* What is being asked: Every line in the records below between the one holding "Zod Schema:** Define" and the one holding "#### Bloques de excepción", inclusive, is to be set down exactly; all other lines are to be left out.

* Saved data entries:
= = = = = = =

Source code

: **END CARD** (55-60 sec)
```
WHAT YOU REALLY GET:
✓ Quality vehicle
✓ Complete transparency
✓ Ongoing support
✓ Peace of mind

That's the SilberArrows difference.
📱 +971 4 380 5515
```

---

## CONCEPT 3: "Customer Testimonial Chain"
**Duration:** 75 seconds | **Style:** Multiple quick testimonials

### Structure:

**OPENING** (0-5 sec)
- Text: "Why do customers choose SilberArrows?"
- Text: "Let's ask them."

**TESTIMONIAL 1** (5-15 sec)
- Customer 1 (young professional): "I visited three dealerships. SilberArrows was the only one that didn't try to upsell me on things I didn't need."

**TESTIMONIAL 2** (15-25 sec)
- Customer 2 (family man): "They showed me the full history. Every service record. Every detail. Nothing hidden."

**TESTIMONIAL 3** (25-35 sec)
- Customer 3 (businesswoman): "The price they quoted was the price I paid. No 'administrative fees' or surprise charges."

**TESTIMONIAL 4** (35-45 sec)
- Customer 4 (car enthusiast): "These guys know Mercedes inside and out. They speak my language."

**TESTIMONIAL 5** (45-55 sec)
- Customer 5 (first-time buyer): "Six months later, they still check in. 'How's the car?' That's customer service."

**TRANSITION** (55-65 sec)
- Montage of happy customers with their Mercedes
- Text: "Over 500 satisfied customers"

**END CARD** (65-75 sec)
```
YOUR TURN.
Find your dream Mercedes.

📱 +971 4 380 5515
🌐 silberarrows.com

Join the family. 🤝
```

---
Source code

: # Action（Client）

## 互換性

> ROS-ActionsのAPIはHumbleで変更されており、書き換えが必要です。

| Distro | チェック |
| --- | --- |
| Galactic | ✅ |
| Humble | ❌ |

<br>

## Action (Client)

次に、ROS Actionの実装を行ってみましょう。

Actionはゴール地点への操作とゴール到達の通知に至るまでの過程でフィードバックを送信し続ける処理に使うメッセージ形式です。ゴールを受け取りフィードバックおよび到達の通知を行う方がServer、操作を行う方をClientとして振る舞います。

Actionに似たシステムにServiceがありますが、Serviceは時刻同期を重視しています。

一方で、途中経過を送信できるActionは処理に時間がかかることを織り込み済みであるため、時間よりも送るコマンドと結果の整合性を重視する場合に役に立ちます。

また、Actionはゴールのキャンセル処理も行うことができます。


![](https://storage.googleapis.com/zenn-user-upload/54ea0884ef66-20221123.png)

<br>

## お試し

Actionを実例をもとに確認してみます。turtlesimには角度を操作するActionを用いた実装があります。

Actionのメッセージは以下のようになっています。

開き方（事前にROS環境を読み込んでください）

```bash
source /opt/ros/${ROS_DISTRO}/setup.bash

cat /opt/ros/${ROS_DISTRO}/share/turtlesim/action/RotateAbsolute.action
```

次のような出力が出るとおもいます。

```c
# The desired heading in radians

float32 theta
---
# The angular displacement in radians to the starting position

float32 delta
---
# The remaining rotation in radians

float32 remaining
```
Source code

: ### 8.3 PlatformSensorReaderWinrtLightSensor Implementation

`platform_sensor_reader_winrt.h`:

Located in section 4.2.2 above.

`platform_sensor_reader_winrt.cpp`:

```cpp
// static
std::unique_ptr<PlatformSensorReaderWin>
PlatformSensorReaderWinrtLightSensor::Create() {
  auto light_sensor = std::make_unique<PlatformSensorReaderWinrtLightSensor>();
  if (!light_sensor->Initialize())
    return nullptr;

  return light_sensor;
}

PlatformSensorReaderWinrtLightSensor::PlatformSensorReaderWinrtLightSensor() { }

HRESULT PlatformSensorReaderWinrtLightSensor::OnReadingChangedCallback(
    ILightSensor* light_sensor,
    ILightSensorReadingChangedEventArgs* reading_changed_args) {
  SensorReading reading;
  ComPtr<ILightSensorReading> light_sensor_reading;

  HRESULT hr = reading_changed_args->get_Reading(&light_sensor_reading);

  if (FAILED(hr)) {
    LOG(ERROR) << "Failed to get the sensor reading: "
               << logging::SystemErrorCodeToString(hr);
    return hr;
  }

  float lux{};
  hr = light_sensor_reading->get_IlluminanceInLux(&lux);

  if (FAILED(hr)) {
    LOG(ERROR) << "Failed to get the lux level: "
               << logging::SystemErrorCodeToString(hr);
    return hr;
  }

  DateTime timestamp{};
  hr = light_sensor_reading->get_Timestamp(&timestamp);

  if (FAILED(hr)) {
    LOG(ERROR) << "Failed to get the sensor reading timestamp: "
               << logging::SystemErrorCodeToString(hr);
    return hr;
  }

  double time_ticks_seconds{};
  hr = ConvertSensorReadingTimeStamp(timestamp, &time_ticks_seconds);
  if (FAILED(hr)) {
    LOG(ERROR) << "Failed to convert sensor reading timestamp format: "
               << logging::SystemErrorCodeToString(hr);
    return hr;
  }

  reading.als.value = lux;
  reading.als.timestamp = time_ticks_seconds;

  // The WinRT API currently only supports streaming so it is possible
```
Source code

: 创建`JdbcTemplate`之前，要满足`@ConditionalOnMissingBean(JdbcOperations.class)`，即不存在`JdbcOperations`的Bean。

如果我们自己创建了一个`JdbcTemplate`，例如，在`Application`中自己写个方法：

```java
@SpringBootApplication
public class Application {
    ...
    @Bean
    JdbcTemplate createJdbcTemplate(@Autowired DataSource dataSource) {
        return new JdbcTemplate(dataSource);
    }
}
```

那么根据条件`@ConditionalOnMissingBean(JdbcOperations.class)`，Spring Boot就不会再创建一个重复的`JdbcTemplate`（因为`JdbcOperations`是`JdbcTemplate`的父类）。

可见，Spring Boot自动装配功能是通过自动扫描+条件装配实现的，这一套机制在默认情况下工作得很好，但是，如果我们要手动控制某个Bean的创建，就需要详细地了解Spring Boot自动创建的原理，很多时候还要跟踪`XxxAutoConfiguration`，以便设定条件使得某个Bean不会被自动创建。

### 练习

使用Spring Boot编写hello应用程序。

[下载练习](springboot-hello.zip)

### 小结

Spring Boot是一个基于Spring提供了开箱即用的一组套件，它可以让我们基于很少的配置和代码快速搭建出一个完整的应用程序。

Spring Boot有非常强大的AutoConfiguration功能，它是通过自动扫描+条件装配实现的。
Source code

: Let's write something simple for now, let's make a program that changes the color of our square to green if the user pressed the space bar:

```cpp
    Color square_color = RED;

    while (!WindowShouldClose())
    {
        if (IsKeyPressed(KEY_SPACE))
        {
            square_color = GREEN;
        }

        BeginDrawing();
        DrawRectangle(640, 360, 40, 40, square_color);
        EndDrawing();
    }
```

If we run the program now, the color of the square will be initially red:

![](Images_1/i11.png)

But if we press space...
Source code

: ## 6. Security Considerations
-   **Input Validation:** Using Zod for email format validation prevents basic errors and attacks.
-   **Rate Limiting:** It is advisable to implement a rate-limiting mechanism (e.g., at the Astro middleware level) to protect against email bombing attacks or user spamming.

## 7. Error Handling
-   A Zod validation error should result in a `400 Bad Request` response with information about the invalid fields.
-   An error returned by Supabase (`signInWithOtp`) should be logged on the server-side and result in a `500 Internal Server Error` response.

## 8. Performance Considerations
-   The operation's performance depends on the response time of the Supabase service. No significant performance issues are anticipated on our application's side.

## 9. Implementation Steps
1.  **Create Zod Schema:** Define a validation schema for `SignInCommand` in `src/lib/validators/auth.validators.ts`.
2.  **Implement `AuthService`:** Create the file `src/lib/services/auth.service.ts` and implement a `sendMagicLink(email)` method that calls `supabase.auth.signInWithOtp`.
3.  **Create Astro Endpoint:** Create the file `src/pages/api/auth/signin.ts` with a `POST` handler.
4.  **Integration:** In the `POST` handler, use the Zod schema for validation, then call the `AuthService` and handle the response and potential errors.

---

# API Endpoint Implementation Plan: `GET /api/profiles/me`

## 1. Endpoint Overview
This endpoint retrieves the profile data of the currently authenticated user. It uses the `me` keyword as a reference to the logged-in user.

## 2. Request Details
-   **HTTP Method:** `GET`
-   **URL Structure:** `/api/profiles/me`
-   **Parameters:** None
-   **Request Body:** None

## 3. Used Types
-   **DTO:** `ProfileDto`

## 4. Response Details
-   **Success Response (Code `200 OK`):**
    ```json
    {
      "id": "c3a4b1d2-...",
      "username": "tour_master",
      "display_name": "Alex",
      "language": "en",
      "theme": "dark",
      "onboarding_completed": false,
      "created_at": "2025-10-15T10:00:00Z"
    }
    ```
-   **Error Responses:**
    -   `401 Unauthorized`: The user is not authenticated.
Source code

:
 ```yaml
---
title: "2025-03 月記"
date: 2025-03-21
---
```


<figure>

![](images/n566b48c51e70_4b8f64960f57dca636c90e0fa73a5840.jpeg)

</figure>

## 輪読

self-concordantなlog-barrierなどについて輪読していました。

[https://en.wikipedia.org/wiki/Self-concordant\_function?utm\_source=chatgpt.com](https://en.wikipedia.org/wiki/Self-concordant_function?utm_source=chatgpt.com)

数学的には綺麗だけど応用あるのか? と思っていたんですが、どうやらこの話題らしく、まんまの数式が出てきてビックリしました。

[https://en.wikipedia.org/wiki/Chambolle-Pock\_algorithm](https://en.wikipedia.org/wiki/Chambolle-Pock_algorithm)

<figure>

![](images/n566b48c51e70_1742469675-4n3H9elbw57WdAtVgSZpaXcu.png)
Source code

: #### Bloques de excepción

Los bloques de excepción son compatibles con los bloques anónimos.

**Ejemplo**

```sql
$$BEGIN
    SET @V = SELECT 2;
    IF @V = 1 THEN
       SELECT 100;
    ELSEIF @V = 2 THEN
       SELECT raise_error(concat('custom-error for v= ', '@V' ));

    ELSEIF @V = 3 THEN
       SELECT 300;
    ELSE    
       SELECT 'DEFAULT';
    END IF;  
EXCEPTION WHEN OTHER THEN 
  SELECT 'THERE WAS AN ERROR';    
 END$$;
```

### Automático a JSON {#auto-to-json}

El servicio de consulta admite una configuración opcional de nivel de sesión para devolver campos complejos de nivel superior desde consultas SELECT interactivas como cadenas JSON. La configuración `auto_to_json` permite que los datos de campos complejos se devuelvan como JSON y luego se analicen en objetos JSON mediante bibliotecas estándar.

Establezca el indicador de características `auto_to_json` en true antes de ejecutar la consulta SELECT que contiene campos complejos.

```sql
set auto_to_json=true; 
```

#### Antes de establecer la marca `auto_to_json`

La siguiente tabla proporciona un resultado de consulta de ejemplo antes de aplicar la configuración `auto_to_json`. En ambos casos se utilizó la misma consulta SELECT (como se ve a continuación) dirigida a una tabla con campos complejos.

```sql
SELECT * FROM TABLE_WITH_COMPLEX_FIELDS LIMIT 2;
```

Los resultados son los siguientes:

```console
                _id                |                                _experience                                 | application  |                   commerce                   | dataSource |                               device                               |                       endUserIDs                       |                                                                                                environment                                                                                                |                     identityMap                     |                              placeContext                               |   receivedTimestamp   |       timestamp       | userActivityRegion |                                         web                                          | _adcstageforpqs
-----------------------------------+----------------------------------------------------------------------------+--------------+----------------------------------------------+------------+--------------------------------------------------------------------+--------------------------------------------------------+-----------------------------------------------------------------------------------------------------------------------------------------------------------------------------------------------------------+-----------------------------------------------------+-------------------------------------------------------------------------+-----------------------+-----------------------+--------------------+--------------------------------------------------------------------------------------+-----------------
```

= = = = = = =

* Answer below:
1.  **Create Zod Schema:** Define a validation schema for `SignInCommand` in `src/lib/validators/auth.validators.ts`.
2.  **Implement `AuthService`:** Create the file `src/lib/services/auth.service.ts` and implement a `sendMagicLink(email)` method that calls `supabase.auth.signInWithOtp`.
3.  **Create Astro Endpoint:** Create the file `src/pages/api/auth/signin.ts` with a `POST` handler.
4.  **Integration:** In the `POST` handler, use the Zod schema for validation, then call the `AuthService` and handle the response and potential errors.

---

# API Endpoint Implementation Plan: `GET /api/profiles/me`

## 1. Endpoint Overview
This endpoint retrieves the profile data of the currently authenticated user. It uses the `me` keyword as a reference to the logged-in user.

## 2. Request Details
-   **HTTP Method:** `GET`
-   **URL Structure:** `/api/profiles/me`
-   **Parameters:** None
-   **Request Body:** None

## 3. Used Types
-   **DTO:** `ProfileDto`

## 4. Response Details
-   **Success Response (Code `200 OK`):**
    ```json
    {
      "id": "c3a4b1d2-...",
      "username": "tour_master",
      "display_name": "Alex",
      "language": "en",
      "theme": "dark",
      "onboarding_completed": false,
      "created_at": "2025-10-15T10:00:00Z"
    }
    ```
-   **Error Responses:**
    -   `401 Unauthorized`: The user is not authenticated.
Source code

:
 ```yaml
---
title: "2025-03 月記"
date: 2025-03-21
---
```


<figure>

![](images/n566b48c51e70_4b8f64960f57dca636c90e0fa73a5840.jpeg)

</figure>

## 輪読

self-concordantなlog-barrierなどについて輪読していました。

[https://en.wikipedia.org/wiki/Self-concordant\_function?utm\_source=chatgpt.com](https://en.wikipedia.org/wiki/Self-concordant_function?utm_source=chatgpt.com)

数学的には綺麗だけど応用あるのか? と思っていたんですが、どうやらこの話題らしく、まんまの数式が出てきてビックリしました。

[https://en.wikipedia.org/wiki/Chambolle-Pock\_algorithm](https://en.wikipedia.org/wiki/Chambolle-Pock_algorithm)

<figure>

![](images/n566b48c51e70_1742469675-4n3H9elbw57WdAtVgSZpaXcu.png)
Source code

: #### Bloques de excepción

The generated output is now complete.